Eight Stitches in San Francisco

With less than a day to complete our entire road trip vacation to Northern California, my wife, kids and I met for brunch with super Latina mom blogger Claudya Martinez of Unknown Mami/ MamásLatinas and her two daughters.

Before the stitches: Angela and the girls together with Claudya Martinez of Unknown Mami and her girls.

I was having a pleasant conversation with Claudya and waiting for our food and drinks when my wife attempted to lay a tray full of lemonade-filled glasses on the table.  As she got my attention to help her put the tray down, my middle daughter Briani bumped her head on the bottom of the tray, upending all the glass cups.

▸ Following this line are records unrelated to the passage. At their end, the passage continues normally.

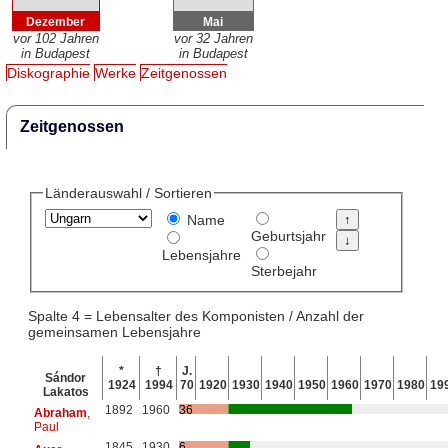
Dezember
Mai
vor 102 Jahren
vor 32 Jahren
in Budapest
in Budapest
Diskographie
Werke
Zeitgenossen
Zeitgenossen
Länderauswahl / Sortieren
Name
Geburtsjahr
Lebensjahre
Sterbejahr
Spalte 4 = Lebensalter des Komponisten / Anzahl der
gemeinsamen Lebensjahre
*
†
J.
Sándor
1924
1994
70
1920
1930
1940
1950
1960
1970
1980
19
Lakatos
1892
1960
36
Abraham
,
Paul
1845
1930
6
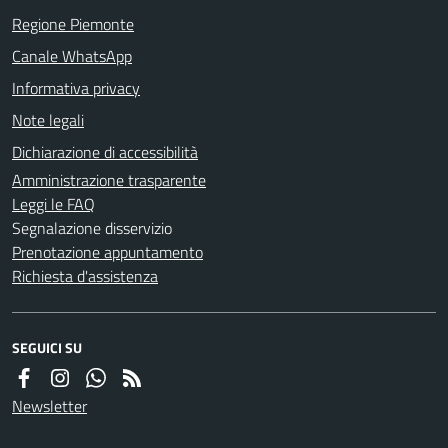
Regione Piemonte
Canale WhatsApp
Informativa privacy
Note legali
Dichiarazione di accessibilità
Amministrazione trasparente
Leggi le FAQ
Segnalazione disservizio
Prenotazione appuntamento
Richiesta d'assistenza
SEGUICI SU
Newsletter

BOOM, CLANG, CRASH, CRASH, CRASH, CRASH! Every glass on the tray crashed, spilling everything everywhere on the table in slow motion like I’ve never seen. My pants got drenched in Lavendar-flavor lemonade, prompting us to laugh at the ridiculous spectacle until  Briani started screaming and crying with good reason.  A piece of glass had sliced her left fore finger, creating a bloody gash that freaked all of us. Angela took immediate action, hailing a cab to the nearest emergency room while I stepped in to manage the rest of our tribe.

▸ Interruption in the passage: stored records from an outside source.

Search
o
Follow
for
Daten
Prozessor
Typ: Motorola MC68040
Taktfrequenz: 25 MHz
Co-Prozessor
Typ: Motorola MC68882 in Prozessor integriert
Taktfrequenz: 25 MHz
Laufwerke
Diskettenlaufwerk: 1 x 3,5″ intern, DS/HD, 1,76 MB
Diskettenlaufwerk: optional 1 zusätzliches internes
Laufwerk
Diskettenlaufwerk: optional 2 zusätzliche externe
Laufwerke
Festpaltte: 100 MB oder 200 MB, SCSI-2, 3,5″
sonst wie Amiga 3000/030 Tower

Briani got immediate and excellent care at the hospital.  Eight stitches and two hours later Briani and Angela returned from the hospital and later Jonathan and Angela even caught a movie before we all boarded our red eye flight back to Miami.  We got back beyond exhausted but really grateful that State Farm and Chevy provided us with a full paid opportunity to take an awesome vacation.

Travel Wisdom (Sponsored by State Farm)

The more people you travel with on vacation and the longer your vacation, the higher the odds you may need to see a doctor (or in our case, a surgeon).  The wisdom is to always have your health and car insurance with you at all times.  In all three of the road trips Briani has been with us she has gone 3 for 3 in needing to see a doctor.  In 2010, she developed a fever and had to be seen by a doctor in Austin.  In 2011, Briani developed a urinary tract infection and had to be seen by a doctor aboard the Disney cruise we took to Alaska.  This year we had the eight stitches in her finger.

one of the many road trip bumper stickers we stumbled upon this summer.